▶ Task statement
In the listing that follows, count the lines that include "forward", and answer with the total alone.

——

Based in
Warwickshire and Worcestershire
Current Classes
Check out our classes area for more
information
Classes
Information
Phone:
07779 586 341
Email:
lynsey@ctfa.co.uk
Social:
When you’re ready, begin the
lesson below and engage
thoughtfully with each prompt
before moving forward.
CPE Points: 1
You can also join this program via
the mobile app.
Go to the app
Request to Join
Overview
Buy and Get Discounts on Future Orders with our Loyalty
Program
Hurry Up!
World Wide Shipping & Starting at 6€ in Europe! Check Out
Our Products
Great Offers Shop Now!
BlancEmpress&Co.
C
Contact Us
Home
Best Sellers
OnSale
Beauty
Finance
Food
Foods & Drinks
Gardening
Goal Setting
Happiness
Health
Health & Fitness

——

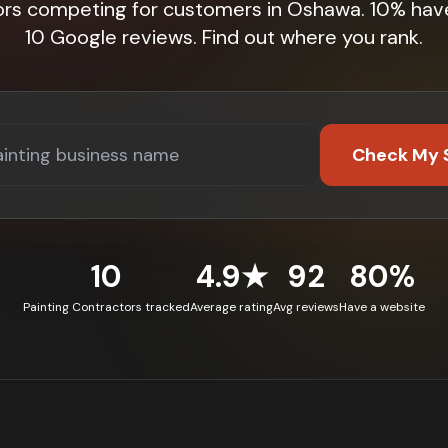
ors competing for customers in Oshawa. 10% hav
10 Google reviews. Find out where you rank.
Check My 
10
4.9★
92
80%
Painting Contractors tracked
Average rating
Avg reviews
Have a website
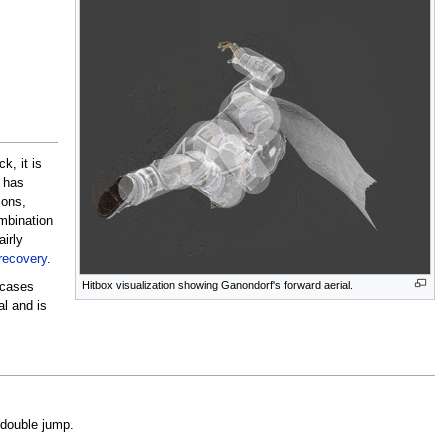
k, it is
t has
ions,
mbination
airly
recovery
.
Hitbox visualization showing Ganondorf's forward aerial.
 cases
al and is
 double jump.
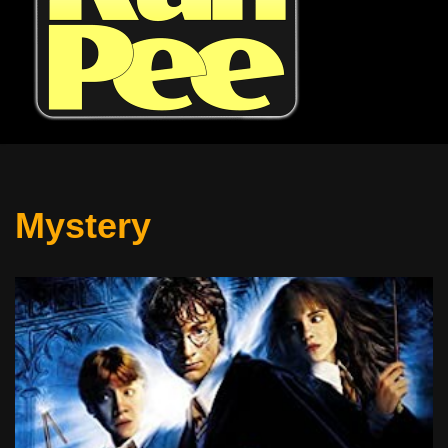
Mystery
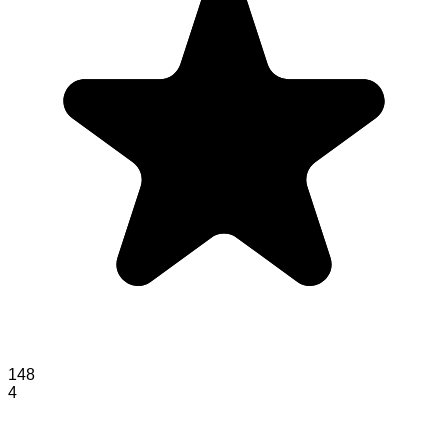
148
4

——

▶ Answer section
2